These results validate the core intuition behind our method. Voxel-wise decoders make independent, local decisions, which often leads to noisy and topologically inconsistent predictions. In contrast, our continuous, geodesic formulation regularizes the entire segmentation process, evolving the boundary smoothly from a learned anatomical anchor. The consistently larger gains in boundary-centric metrics (HD and BF1) compared to the volumetric Dice score highlight that our method specifically remedies the primary structural weaknesses of conventional segmentation approaches, resulting in more robust, accurate, and anatomically plausible results.

Boundary and topology consistency analysis

Beyond volumetric accuracy, a critical measure of a segmentation model’s clinical utility is its ability to preserve structural and topological fidelity. To investigate this, we performed a detailed analysis using both boundary-aware and topology-sensitive metrics on the LIDC-IDRI dataset.

Quantitative Analysis: The quantitative results, presented in Table 7, show that CoreFormer consistently and significantly outperforms all baseline methods in preserving structural integrity. Our model achieves a Boundary F1 Score of 87.6%, a substantial improvement over strong baselines like STUNet (78.2%) and nnU-Net (76.7%). This indicates that the boundaries generated by CoreFormer are more accurately aligned with the ground truth, a crucial requirement for applications like treatment planning where precise margins are essential. Furthermore, CoreFormer records the lowest boundary errors, with a Hausdorff Distance of 2.54 mm and an Average Symmetric Surface Distance of 0.93 mm. These superior results reflect a reduction in both maximum and average boundary deviations, which can be directly attributed to our model’s geodesic decoder that generates smooth, anatomically-guided contours.

== Directions ==
#1 Write down the part of the CoreFormer passage from "These results validate" to "anatomically plausible results.", word for word.
#2 Please list every model the CoreFormer passage refers to by name.
#3 Extend the CoreFormer passage past its last sentence.
The listing that comes next is separate material and has no connection to the CoreFormer passage.

Dataset excerpts

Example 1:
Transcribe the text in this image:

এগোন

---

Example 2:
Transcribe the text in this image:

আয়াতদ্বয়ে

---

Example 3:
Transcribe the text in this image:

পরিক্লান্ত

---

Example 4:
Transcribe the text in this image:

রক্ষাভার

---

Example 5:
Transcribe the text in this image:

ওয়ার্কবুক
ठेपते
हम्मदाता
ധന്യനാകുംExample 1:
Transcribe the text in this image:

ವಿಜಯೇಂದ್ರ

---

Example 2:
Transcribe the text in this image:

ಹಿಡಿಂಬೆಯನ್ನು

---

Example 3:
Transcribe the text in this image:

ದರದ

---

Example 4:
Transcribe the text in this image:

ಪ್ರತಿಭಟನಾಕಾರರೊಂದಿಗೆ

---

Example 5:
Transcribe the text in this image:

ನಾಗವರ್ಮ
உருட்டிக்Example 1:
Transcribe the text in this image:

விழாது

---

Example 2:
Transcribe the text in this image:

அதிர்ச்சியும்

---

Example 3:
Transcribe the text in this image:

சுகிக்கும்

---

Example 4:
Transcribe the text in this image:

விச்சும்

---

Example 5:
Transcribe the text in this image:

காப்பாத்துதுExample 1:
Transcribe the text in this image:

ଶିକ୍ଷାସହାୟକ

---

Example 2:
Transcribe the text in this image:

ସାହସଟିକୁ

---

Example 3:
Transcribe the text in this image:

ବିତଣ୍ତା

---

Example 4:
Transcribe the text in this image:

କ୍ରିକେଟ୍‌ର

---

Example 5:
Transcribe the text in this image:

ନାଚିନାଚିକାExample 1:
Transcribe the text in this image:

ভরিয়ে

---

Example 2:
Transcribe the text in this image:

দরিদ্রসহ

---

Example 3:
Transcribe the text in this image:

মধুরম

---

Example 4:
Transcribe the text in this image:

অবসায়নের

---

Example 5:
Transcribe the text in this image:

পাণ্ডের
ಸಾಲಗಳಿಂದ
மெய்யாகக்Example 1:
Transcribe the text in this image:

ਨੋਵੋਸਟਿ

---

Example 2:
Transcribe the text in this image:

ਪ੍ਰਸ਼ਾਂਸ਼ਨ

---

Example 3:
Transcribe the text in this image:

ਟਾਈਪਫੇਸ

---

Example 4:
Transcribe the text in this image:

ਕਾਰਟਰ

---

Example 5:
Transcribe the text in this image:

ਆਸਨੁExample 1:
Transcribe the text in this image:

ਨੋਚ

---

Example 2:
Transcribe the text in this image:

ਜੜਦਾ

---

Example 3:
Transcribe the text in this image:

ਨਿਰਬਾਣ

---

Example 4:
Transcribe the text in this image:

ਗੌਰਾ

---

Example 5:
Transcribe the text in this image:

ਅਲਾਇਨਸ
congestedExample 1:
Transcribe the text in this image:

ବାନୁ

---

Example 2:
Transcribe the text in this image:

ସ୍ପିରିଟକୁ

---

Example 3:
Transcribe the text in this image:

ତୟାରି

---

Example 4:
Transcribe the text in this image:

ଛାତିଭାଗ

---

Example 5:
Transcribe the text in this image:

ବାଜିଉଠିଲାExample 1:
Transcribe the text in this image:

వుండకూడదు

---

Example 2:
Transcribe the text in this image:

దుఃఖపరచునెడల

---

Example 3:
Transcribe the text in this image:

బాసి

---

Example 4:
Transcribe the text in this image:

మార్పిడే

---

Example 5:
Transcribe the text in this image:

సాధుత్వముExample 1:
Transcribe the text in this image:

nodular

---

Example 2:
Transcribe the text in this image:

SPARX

== Task-by-task results ==
#1
These results validate the core intuition behind our method. Voxel-wise decoders make independent, local decisions, which often leads to noisy and topologically inconsistent predictions. In contrast, our continuous, geodesic formulation regularizes the entire segmentation process, evolving the boundary smoothly from a learned anatomical anchor. The consistently larger gains in boundary-centric metrics (HD and BF1) compared to the volumetric Dice score highlight that our method specifically remedies the primary structural weaknesses of conventional segmentation approaches, resulting in more robust, accurate, and anatomically plausible results.

#2 CoreFormer, STUNet, nnU-Net

#3
Table 7 Boundary and topology consistency metrics on the LIDC-IDRI dataset

A key differentiator of our method is its ability to maintain topological correctness. The Euler Similarity Index (ESI), which measures the similarity of topological features like connected components and holes, is highest for CoreFormer at 0.94. In contrast, conventional voxel-based methods like 3D U-Net and V-Net score much lower (0.81 and 0.83, respectively), as their local, pixel-wise decision process often leads to spurious fragments or the incorrect merging of structures. This demonstrates the efficacy of our center-driven, continuous representation in producing outputs that are not only accurate but also structurally and topologically faithful.

Qualitative Analysis: The quantitative improvements are strongly supported by qualitative evidence, as shown in Fig. 4. Across several challenging cases, CoreFormer consistently produces segmentation masks that are visually superior to those of other state-of-the-art methods like UNETR and STUNet. The boundaries generated by our model are smoother and more tightly aligned with the true anatomical contours of the nodules, even in regions with low contrast or complex shapes. In contrast, the baseline methods, while generally accurate, often exhibit minor deviations, jagged edges, or less precise delineation, particularly for smaller or irregularly shaped nodules.

Fig. 4: Qualitative comparison with state-of-the-art methods.

These examples from three different cases visualize the segmentation results of our method against the ground truth (GT) and two strong baselines, UNETR and STUNet, highlighting the superior boundary accuracy of CoreFormer.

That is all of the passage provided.